-- Source material follows --
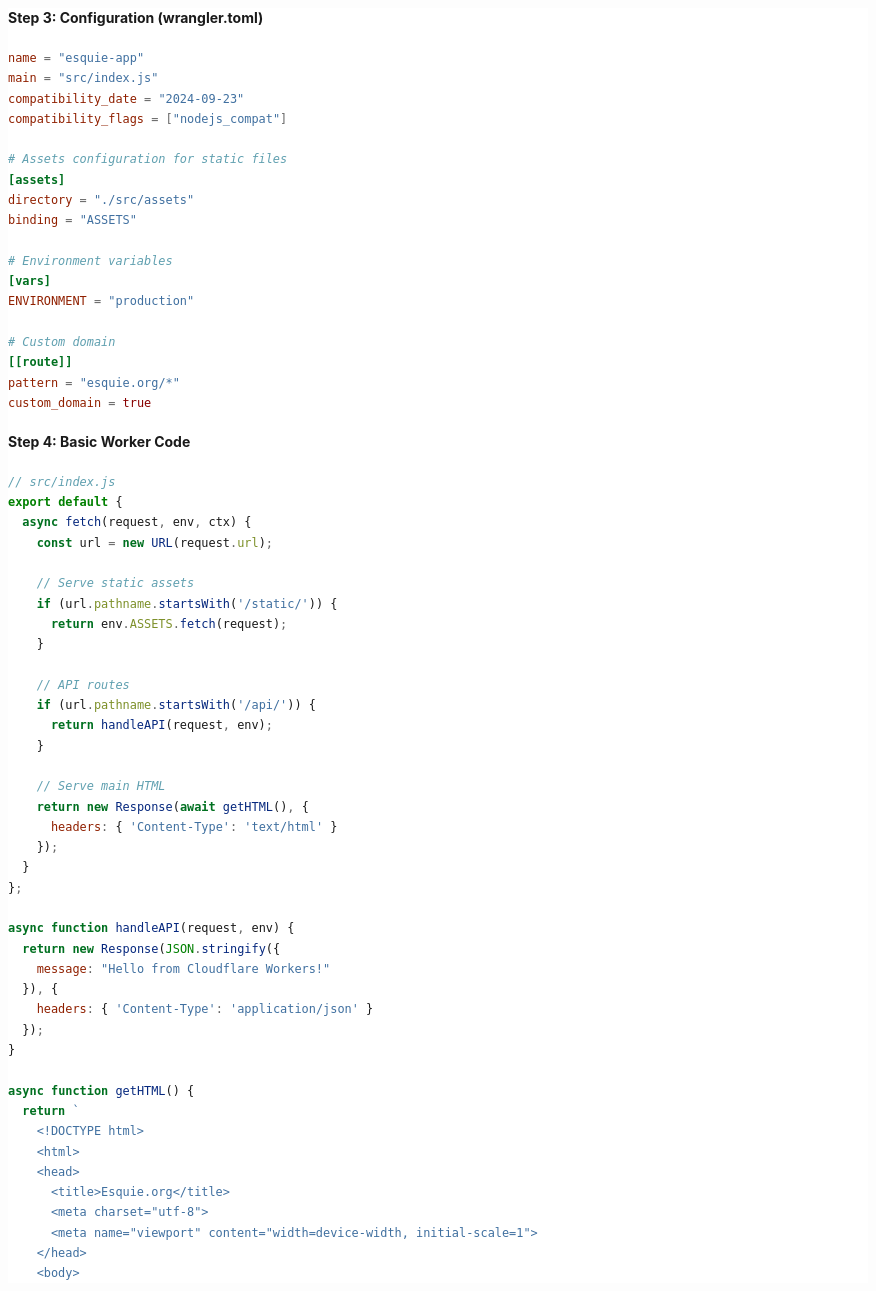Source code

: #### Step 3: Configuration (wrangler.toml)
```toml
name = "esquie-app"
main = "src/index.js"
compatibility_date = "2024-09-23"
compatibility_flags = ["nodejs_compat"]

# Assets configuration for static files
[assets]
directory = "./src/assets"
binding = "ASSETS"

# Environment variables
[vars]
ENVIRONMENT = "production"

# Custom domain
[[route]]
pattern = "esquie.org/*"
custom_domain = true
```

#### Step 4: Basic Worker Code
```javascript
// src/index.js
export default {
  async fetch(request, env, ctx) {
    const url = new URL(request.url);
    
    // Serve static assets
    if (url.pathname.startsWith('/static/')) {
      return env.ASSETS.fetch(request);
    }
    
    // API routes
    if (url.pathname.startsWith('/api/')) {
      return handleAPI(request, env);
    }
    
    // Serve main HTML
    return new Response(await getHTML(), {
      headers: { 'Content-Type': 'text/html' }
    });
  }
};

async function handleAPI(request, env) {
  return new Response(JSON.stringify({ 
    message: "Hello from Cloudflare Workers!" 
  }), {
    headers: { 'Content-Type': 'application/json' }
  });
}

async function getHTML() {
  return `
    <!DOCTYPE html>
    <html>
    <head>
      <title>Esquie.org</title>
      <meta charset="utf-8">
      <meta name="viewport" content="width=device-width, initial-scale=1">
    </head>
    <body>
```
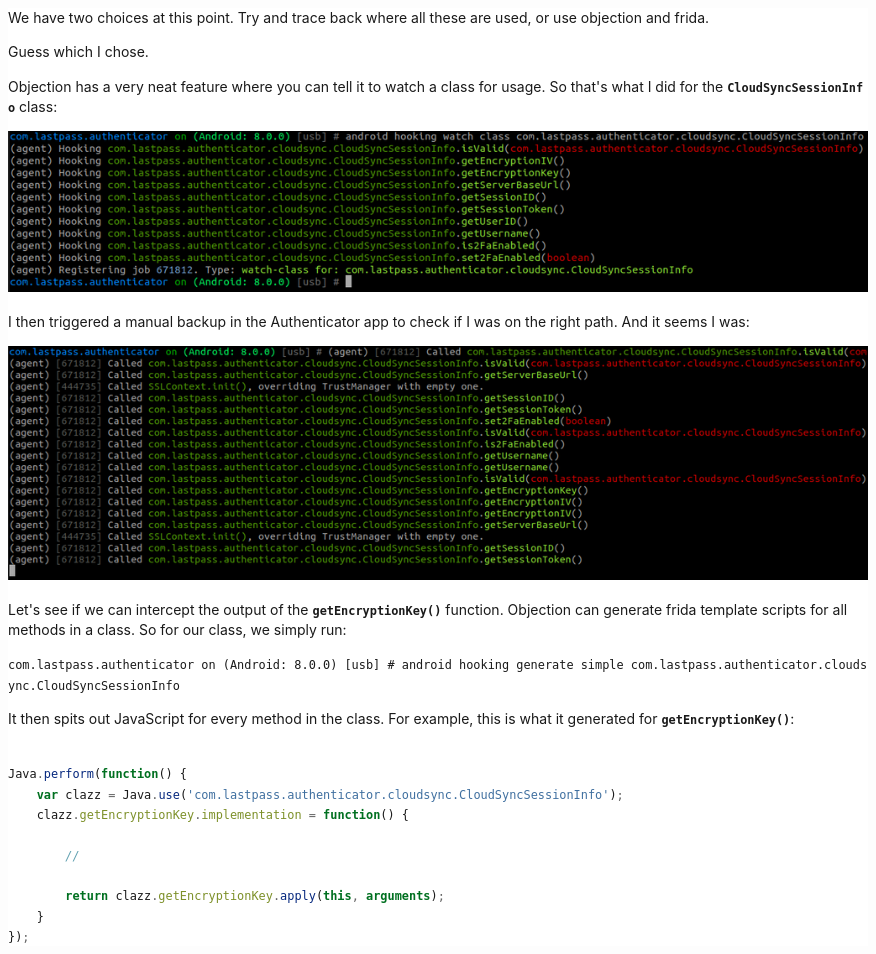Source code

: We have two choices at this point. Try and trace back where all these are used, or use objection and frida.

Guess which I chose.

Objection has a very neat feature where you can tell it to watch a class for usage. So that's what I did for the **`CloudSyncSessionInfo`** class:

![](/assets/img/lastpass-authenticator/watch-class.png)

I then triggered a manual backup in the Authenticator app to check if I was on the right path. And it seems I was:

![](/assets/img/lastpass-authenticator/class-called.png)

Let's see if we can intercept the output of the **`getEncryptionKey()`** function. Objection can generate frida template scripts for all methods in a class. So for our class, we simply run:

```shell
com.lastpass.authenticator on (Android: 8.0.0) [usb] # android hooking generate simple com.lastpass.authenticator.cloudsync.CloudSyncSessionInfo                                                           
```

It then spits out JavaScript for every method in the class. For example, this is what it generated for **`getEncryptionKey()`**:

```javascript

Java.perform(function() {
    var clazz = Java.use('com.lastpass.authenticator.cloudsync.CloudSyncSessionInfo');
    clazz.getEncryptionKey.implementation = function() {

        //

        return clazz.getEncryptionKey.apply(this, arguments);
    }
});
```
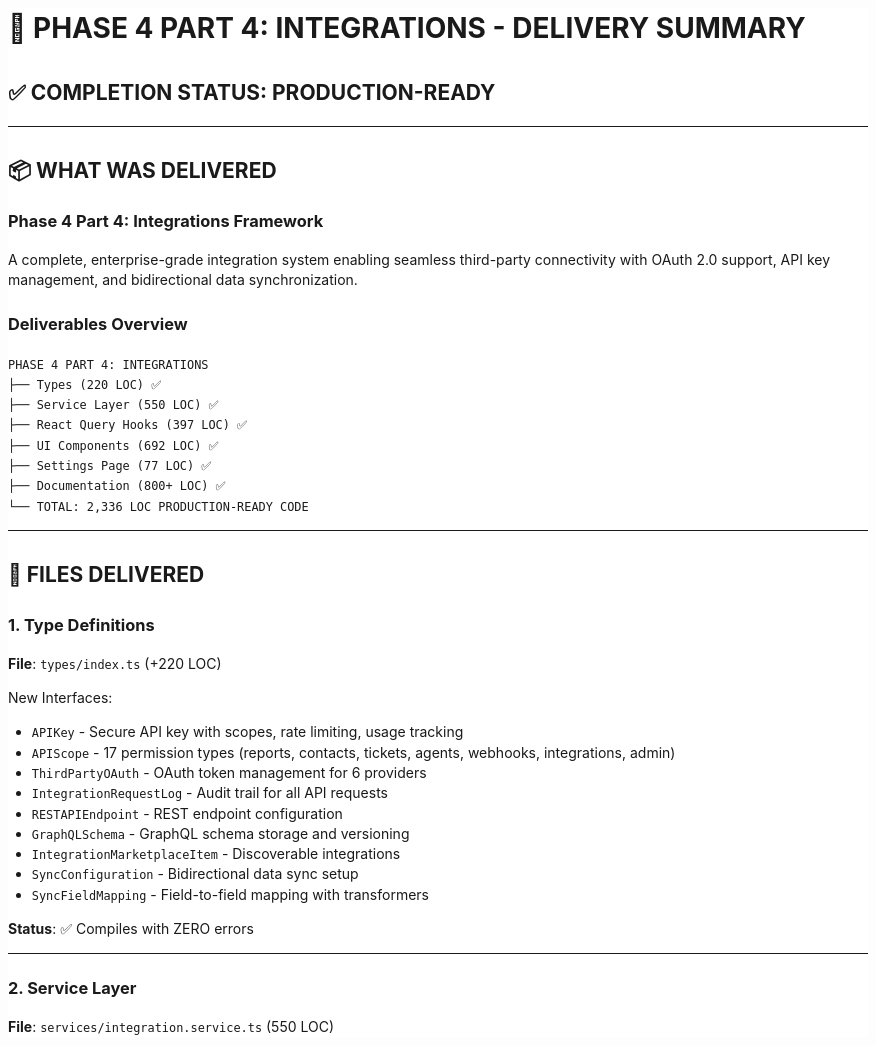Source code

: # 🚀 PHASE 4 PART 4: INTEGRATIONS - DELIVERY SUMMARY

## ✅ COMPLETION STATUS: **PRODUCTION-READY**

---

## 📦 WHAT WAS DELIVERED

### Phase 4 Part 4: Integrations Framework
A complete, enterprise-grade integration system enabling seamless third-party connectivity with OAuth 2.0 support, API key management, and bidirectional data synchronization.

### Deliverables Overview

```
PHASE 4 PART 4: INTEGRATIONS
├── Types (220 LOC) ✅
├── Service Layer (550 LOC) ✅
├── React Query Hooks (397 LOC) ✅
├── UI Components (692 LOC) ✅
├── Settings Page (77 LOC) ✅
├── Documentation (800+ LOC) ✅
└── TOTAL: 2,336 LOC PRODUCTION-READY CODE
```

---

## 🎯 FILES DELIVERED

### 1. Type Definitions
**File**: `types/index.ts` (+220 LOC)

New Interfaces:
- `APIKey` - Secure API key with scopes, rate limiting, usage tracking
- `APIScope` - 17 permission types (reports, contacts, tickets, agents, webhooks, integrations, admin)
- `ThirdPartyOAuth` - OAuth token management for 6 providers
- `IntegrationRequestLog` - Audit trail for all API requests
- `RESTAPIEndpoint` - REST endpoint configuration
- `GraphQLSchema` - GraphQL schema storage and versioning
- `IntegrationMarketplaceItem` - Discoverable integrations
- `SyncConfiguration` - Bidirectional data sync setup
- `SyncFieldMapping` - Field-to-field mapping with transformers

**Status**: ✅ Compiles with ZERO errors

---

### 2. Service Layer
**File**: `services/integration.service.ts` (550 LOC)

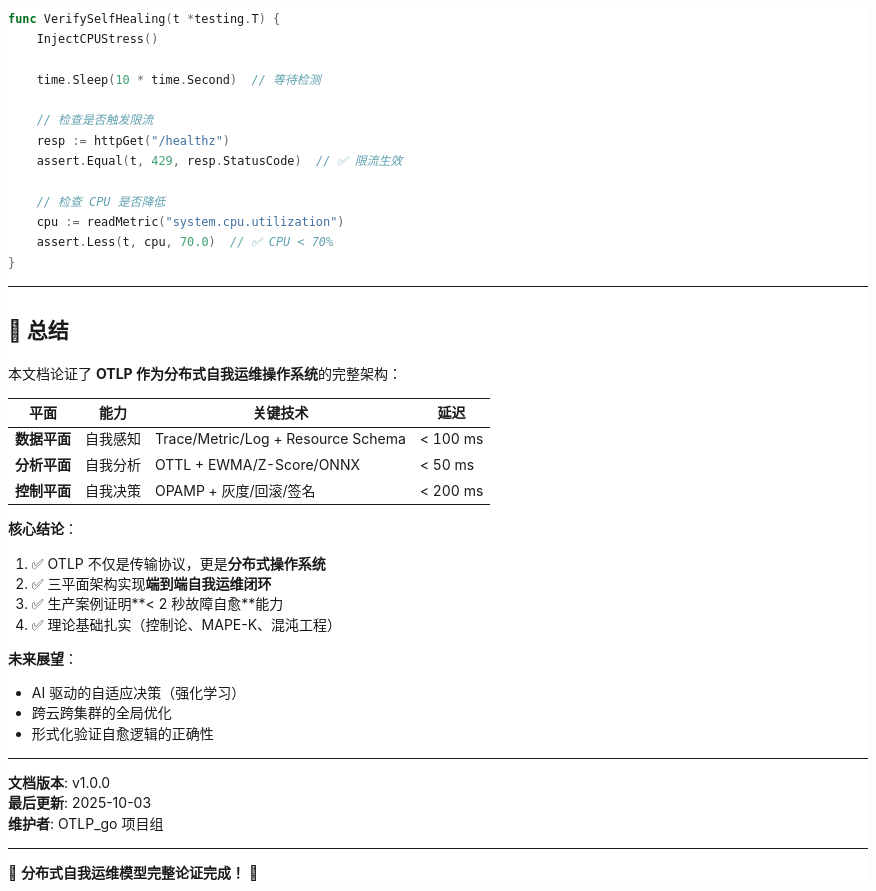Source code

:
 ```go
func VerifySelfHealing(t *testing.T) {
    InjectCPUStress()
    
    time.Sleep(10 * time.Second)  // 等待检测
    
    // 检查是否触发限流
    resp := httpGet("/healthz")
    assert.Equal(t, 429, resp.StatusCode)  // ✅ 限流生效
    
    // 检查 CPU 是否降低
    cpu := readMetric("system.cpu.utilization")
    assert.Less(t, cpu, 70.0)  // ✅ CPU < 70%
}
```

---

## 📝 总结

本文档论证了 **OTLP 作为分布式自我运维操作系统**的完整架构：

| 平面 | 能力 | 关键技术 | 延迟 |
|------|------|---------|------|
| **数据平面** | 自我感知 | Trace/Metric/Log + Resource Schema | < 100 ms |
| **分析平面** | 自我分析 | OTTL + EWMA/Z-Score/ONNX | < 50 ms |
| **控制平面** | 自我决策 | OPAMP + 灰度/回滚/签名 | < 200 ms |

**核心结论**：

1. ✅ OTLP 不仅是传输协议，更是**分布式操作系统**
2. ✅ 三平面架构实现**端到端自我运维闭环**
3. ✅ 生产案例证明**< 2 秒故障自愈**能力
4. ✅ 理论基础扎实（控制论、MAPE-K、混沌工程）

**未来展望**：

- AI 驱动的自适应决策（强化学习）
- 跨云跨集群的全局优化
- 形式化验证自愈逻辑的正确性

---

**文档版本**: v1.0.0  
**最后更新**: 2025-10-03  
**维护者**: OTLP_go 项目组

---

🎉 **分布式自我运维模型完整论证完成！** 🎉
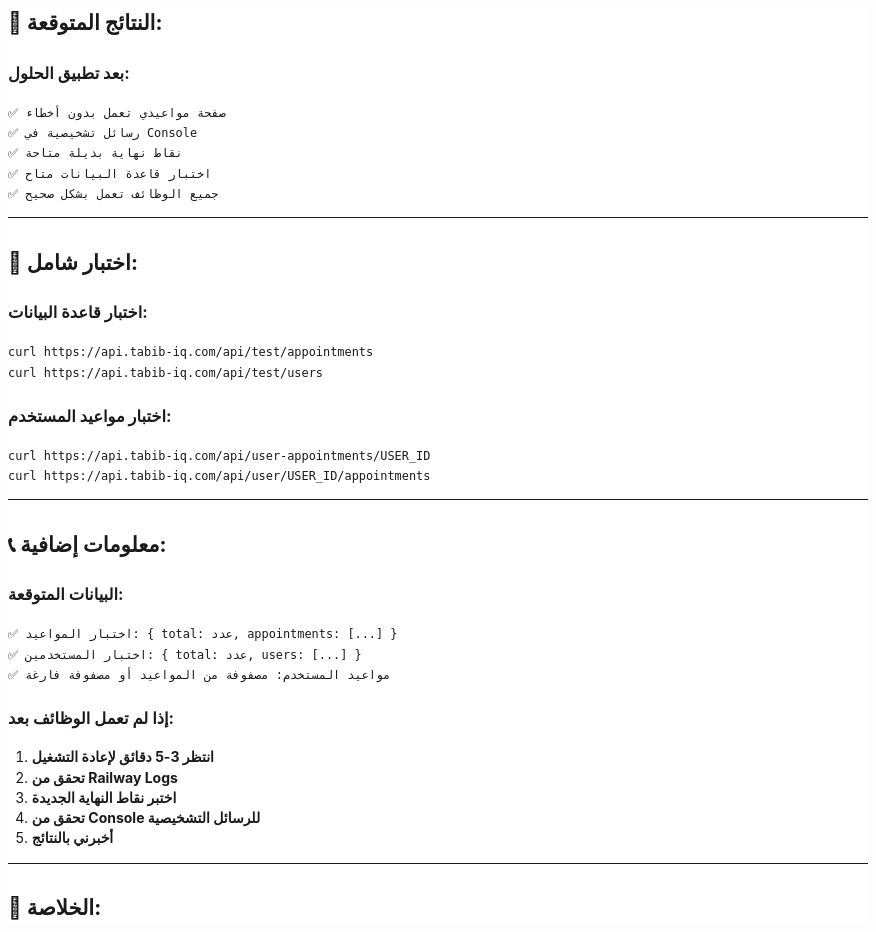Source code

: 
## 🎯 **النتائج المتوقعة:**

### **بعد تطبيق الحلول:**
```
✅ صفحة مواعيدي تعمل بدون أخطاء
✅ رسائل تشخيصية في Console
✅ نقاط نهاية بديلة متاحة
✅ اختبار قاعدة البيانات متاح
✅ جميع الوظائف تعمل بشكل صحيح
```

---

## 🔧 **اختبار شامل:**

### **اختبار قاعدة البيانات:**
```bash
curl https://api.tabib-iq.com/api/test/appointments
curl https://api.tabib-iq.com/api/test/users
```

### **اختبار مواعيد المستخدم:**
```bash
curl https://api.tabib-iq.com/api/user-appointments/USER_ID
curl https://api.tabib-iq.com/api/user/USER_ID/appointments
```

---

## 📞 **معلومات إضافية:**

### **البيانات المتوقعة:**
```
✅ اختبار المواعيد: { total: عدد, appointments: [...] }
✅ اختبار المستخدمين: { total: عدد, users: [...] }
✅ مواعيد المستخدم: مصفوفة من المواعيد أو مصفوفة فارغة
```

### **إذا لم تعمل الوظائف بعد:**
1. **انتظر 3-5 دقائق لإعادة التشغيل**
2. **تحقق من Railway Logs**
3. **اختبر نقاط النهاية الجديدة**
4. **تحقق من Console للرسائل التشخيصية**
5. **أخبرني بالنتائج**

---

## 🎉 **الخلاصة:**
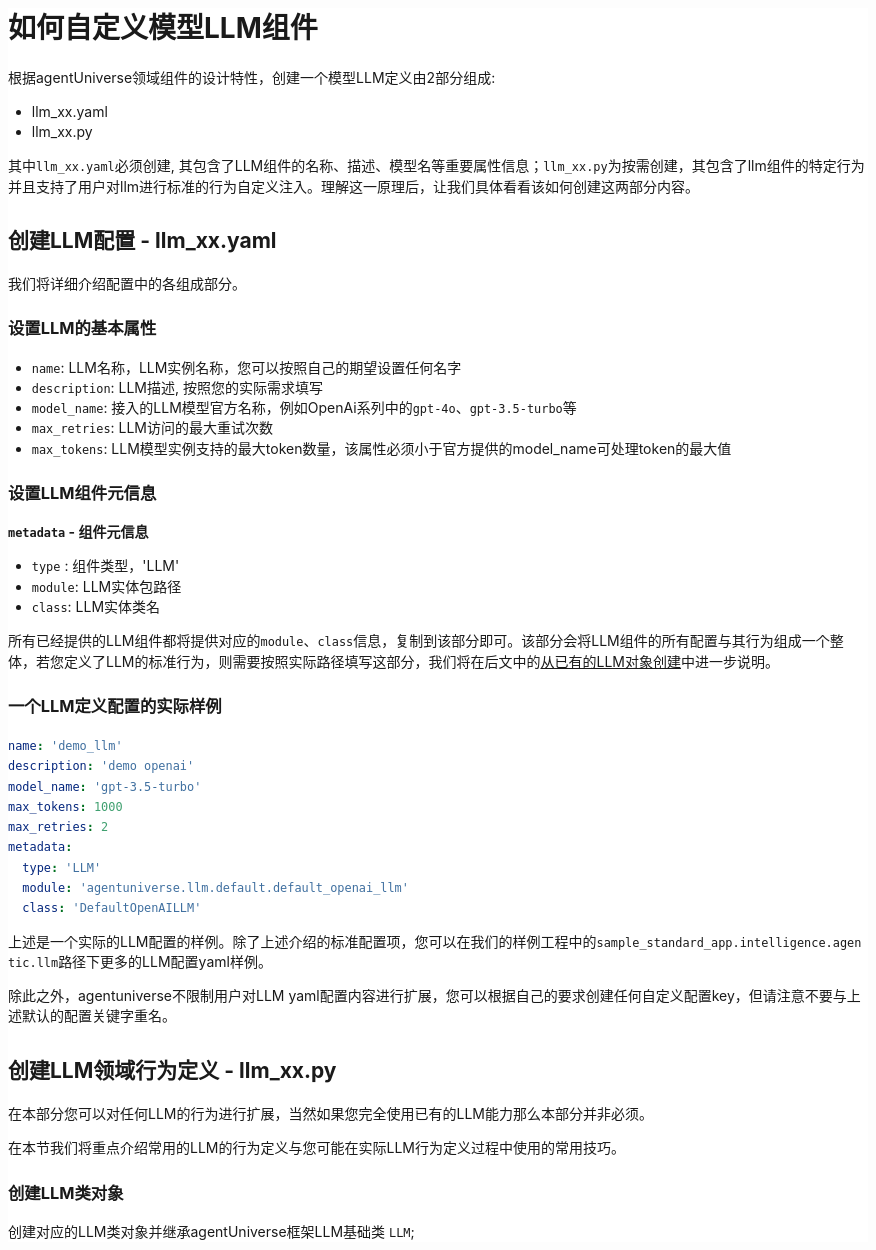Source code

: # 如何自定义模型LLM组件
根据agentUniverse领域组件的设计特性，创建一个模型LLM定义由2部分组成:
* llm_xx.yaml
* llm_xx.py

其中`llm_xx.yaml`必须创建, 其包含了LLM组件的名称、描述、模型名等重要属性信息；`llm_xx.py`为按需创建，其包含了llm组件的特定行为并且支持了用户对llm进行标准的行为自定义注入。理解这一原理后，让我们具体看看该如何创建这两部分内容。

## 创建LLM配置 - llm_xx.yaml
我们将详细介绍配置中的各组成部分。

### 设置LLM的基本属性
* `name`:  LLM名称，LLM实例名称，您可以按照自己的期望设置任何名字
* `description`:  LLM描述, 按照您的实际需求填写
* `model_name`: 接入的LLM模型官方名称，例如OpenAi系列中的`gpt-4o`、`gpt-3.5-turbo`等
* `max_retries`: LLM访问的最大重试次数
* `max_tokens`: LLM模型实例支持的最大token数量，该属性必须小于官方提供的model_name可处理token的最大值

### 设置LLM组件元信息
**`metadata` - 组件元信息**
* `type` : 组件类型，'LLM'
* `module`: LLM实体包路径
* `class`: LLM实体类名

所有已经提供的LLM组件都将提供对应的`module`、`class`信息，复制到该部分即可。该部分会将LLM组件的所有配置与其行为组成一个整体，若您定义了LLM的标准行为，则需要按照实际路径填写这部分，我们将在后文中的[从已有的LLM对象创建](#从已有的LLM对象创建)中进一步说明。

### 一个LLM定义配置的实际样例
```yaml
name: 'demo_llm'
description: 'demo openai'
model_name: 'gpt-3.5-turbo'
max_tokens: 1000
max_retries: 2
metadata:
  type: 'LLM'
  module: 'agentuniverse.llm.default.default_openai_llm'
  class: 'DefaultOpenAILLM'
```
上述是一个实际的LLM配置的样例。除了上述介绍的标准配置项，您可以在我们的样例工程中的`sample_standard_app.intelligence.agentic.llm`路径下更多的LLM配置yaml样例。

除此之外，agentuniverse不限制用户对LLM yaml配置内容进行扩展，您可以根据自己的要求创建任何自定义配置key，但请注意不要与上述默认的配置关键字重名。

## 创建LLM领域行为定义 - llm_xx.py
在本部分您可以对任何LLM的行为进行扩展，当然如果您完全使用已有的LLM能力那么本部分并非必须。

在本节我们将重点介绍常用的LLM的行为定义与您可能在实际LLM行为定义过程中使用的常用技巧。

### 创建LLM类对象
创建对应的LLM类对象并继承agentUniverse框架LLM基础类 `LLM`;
-- Source material concluded --
# Exercise requirements
Look above for the line with "本文档论证了 **OTLP 作为分布式自我运维操作系统**的完整架构：" and the line with "### **إذا لم تعمل الوظائف بعد:**". Output those two and everything between them exactly, pictures excluded.

# Task solution
本文档论证了 **OTLP 作为分布式自我运维操作系统**的完整架构：

| 平面 | 能力 | 关键技术 | 延迟 |
|------|------|---------|------|
| **数据平面** | 自我感知 | Trace/Metric/Log + Resource Schema | < 100 ms |
| **分析平面** | 自我分析 | OTTL + EWMA/Z-Score/ONNX | < 50 ms |
| **控制平面** | 自我决策 | OPAMP + 灰度/回滚/签名 | < 200 ms |

**核心结论**：

1. ✅ OTLP 不仅是传输协议，更是**分布式操作系统**
2. ✅ 三平面架构实现**端到端自我运维闭环**
3. ✅ 生产案例证明**< 2 秒故障自愈**能力
4. ✅ 理论基础扎实（控制论、MAPE-K、混沌工程）

**未来展望**：

- AI 驱动的自适应决策（强化学习）
- 跨云跨集群的全局优化
- 形式化验证自愈逻辑的正确性

---

**文档版本**: v1.0.0  
**最后更新**: 2025-10-03  
**维护者**: OTLP_go 项目组

---

🎉 **分布式自我运维模型完整论证完成！** 🎉
Source code

: 
## 🎯 **النتائج المتوقعة:**

### **بعد تطبيق الحلول:**
```
✅ صفحة مواعيدي تعمل بدون أخطاء
✅ رسائل تشخيصية في Console
✅ نقاط نهاية بديلة متاحة
✅ اختبار قاعدة البيانات متاح
✅ جميع الوظائف تعمل بشكل صحيح
```

---

## 🔧 **اختبار شامل:**

### **اختبار قاعدة البيانات:**
```bash
curl https://api.tabib-iq.com/api/test/appointments
curl https://api.tabib-iq.com/api/test/users
```

### **اختبار مواعيد المستخدم:**
```bash
curl https://api.tabib-iq.com/api/user-appointments/USER_ID
curl https://api.tabib-iq.com/api/user/USER_ID/appointments
```

---

## 📞 **معلومات إضافية:**

### **البيانات المتوقعة:**
```
✅ اختبار المواعيد: { total: عدد, appointments: [...] }
✅ اختبار المستخدمين: { total: عدد, users: [...] }
✅ مواعيد المستخدم: مصفوفة من المواعيد أو مصفوفة فارغة
```

### **إذا لم تعمل الوظائف بعد:**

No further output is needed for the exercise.